まさに我が意を得たりというご意見をいただいて嬉しいです。仰るとおりかと思います。
構造改革だの規制改革だのと議論してきたとき、抵抗勢力だ守旧派だのと批判してきたのは誰だったっけ?と言いたいです。いやもっと言えばこれほど恥知らずな事を言っていて恥ずかしくないのかなとも思いますね。だから恥知らずなんでしょうけど。新聞もそうですけど、毎日毎日増税しろだの財政の均衡を図れだのと書いておいて、「新聞には軽減税率を」とまぁよく書けるものだなと呆れています。それと根っこは同じですね。「知る権利が侵される」というけど、新聞を読みたければ図書館に行けば見られるしネットでも見られる。そもそも新聞の購読者がどんどん減っている時に「知る権利が侵される」という主張も変だと思いますしね。
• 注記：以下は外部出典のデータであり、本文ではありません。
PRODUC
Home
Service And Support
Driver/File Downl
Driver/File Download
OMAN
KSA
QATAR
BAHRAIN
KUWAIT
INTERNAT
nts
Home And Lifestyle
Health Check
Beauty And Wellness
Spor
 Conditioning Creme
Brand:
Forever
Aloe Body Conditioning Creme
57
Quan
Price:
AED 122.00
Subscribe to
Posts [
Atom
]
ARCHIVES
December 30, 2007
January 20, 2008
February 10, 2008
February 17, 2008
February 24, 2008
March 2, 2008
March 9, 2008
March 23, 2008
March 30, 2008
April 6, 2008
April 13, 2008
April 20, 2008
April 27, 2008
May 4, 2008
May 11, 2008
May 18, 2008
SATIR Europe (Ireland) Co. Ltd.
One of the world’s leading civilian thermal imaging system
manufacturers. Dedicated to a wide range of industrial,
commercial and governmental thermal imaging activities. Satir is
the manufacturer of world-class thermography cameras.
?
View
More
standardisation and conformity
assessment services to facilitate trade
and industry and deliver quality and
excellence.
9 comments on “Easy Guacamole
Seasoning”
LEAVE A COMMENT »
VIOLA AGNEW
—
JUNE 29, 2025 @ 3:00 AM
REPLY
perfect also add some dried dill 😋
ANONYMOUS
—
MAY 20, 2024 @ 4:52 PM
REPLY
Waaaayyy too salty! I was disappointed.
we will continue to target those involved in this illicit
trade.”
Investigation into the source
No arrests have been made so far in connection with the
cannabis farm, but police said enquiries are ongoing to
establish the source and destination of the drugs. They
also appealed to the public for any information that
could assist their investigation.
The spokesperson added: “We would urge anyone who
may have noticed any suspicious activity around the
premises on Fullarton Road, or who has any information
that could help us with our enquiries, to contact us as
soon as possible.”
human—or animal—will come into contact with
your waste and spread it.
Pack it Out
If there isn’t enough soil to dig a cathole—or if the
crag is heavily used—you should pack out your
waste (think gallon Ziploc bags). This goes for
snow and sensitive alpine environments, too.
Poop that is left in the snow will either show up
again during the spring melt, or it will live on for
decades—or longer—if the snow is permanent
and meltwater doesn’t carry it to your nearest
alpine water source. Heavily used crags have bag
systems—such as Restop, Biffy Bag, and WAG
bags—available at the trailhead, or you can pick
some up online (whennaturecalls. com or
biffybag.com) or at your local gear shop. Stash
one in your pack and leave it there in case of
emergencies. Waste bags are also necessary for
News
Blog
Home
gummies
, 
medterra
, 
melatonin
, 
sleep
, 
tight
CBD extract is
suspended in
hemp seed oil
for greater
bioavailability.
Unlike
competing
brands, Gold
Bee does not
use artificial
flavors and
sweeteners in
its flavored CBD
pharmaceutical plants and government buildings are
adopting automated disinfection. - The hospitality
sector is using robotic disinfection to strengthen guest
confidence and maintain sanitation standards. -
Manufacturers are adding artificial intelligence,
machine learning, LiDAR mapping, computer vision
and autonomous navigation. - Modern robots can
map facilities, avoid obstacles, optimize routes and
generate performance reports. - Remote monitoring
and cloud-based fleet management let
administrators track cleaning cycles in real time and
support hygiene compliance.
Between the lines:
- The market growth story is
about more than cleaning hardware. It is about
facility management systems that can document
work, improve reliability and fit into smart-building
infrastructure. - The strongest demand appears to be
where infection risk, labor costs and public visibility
メディアは多様化してしまって、ネットとテレビの垣根もなくなっていると思います。ネットを見れば百花繚乱だけどもテレビを見れば公平感があると言いたいのでしょうけど、そうなっているでしょうか。そもそも自分たちがニュースで今何をしているか。政治も経済もワイドショーのように扱い、タレントをキャスターのようにして、お笑い芸人のコメントを取ってニュースをゴシップのように扱う。そんな事ばかりしていれば、一般のサラリーマンの支持が離れるのは当たり前の事だと思います。
また、仰るように、AIで仕事がなくなると騒ぐのはおかしな事で、時代が変わればまた新しい仕事もまた必要になる。むしろ最近の労働者不足を見れば分かるように、昭和の高度経済成長を支えた労働者がいない状況では経営方法が変わると思わない方がおかしい。吉野屋やコンビニが24時間営業を維持できなくなっている環境下で「仕事がなくなる」と騒ぐのはおかしな事です。一個人にとっては今の仕事がなくなれば収入が維持できなくなるということで大事ではありますが、一方では新たな仕事も日々生まれているんだと思います。老人介護もそうでしょうしね。ソフト面で、人が人をおもてなすような仕事、私が好きな日帰り温泉もそうですが、あちこちに源泉掛け流しの日帰り温泉施設ができました。新たなニーズが起きているということでしょう。喫茶店もクルマで寄れる店が凄く増えました。そういう風に、経済を現象面でもっと正確、冷静に捉えられればニュースも変わるとは思いますが、まぁ彼らが自己改革できるかですね。